An Old Hack, a New App, and Why I Got More Done

I have a new toy. Courtesy of Minimal Mac I have a new productivity tool on my iPhone – tenplustwo. It is based on an old Merlin Mann productivity hack, which I have be inspired to revisit here.

In one of the less original names around, Mann’s (10+2)*5 Hack is a clever way to squeeze some quality concentration out of yourself, whilst still allowing some time for procrastination/internet-faffery.

Read the article yourself, but as a quick crib sheet:

  1. Use a timer;
  2. Focus on doing work for just 10 minutes. That’s all. But NO faffing;
  3. Have two minutes doing anything you like;
  4. Repeat 5 times; and
  5. You have now got 50 minutes solid concentration out of yourself out of an hour.

And the iPhone app does this with nice friendly pictures/colours/fonts. An impressive combination of theory and practice. What more could you want on a Monday morning.

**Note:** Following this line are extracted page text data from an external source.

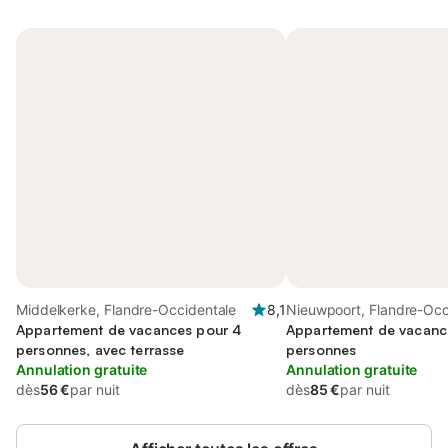
Middelkerke, Flandre-Occidentale
8,1
Nieuwpoort, Flandre-Occ
Appartement de vacances pour 4
Appartement de vacanc
personnes, avec terrasse
personnes
Annulation gratuite
Annulation gratuite
dès
56 €
par nuit
dès
85 €
par nuit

Want to know the interesting thing? It doesn’t help me whatsoever. Not a jot. My ‘effective concentration’ – ie. how long my concentration manifests itself as ‘doing stuff’ rather than ‘blankly staring at stuff’ – is WAY less than 10 minutes, and it was interesting to find that out. If I actually spend 8 WHOLE MINUTES trying to do one thing, then it will take me twice as long to complete it (no, that isn’t 20 minutes. Think about it).

It is that distraction that helps me get stuff done. If I just sat here and and tried only to write (this IS technically writing) this post, then it would take me around two hours. However, if I carry on as normal I’ll still get it done in 2 hours, but will also have got my inbox to zero (of course I would), made a couple of phone calls, and read a couple of RSS feeds. Which would you take?

I could make the 10 minutes less to match my strobe-like attention span. I think the optimum would be 1 minute ‘doing’ and 12 second break. But I’m dyslexic, so it takes me most of the break to work out that it is time to break. Not really an option.

What I have realised is that it is the constant flicking between things of interest that makes me productive. And this is a personal thing. I need to be spending a minute on this, then a minute on that. What turns ‘doing’ into ‘producing’ is making sure that there is a fair amount of tasks amongst the things I am flicking between. As I complete them, then I must replace them with other nurtrition, rather than the junk food of RSS and filling other people’s inboxes with viral crap.

Great. I use the (10+2)*5 to give me prompts that I should be checking that my ‘protfolio’ is spead appropriately – enough work, and enough play.

So what are your action points from reading this? Well, try these:

  1. Read Merlin’s article
  2. Try the (10+2)*5 hack yourself
  3. Whether it works or not, think how it changed what you normally do – what did you learn?